▶ Saved data entries:
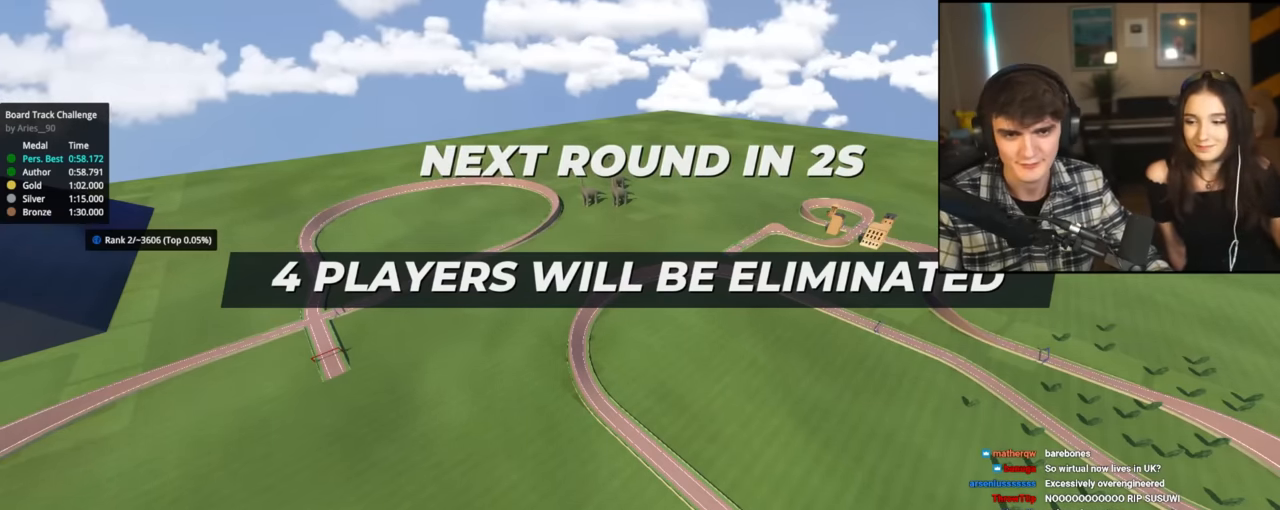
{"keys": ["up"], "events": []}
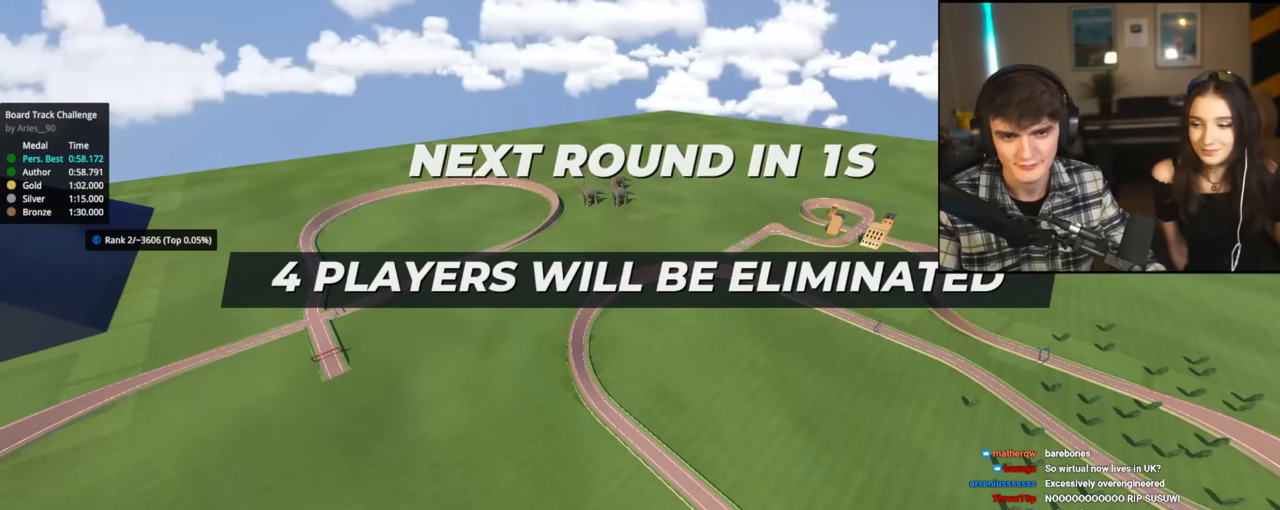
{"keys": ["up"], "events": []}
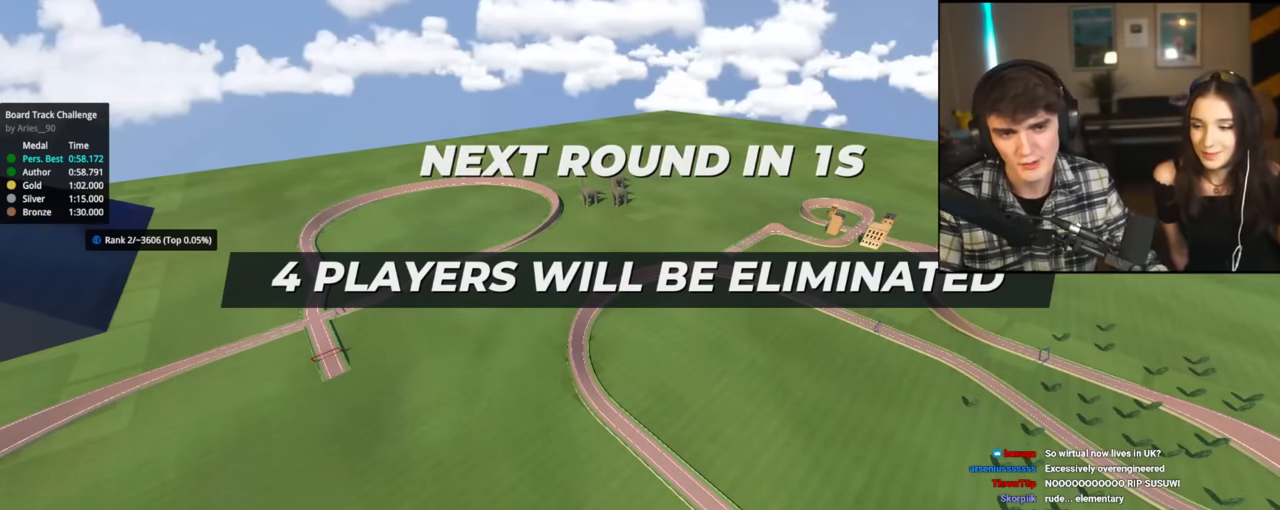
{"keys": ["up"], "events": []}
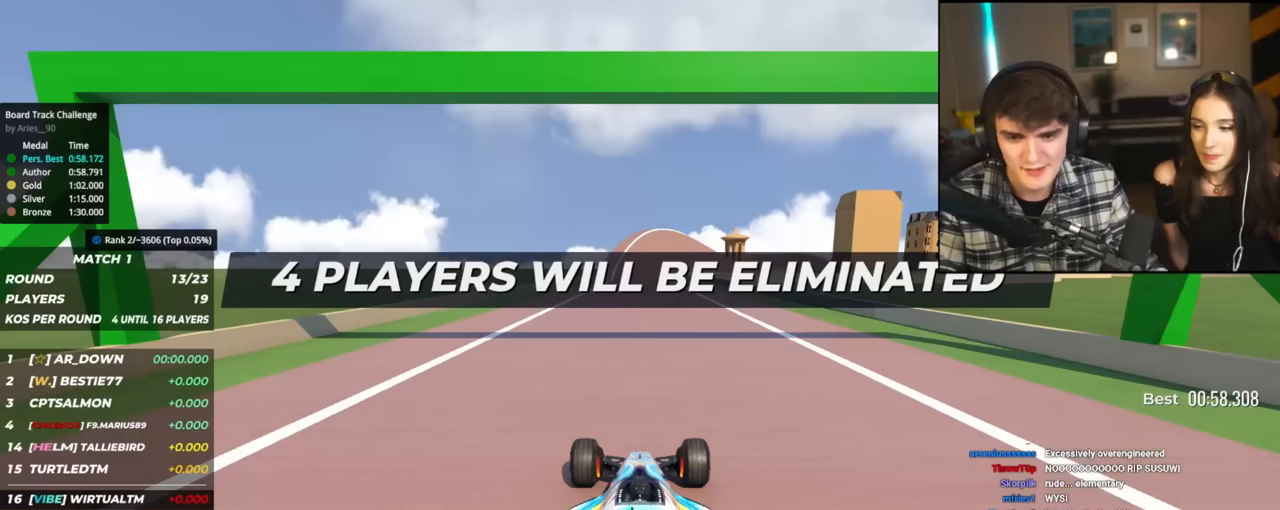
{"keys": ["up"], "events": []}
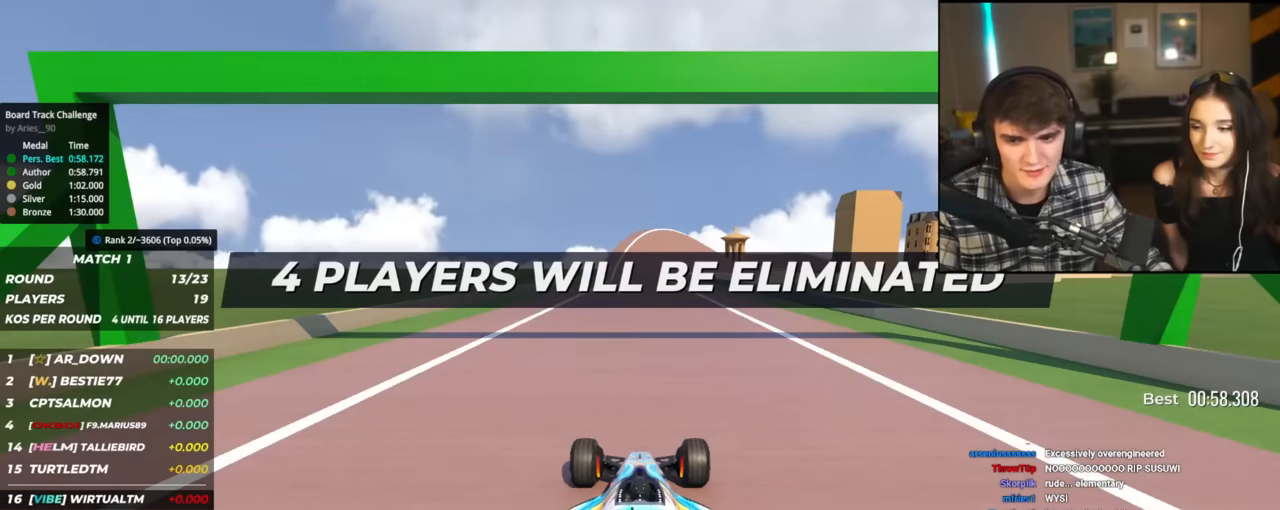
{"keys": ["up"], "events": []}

▶ TASK GOAL:
Exactly as they appear above, give the records again, without their pictures.

▶ SOLUTION TO THIS EXERCISE:
{"keys": ["up"], "events": []}
{"keys": ["up"], "events": []}
{"keys": ["up"], "events": []}
{"keys": ["up"], "events": []}
{"keys": ["up"], "events": []}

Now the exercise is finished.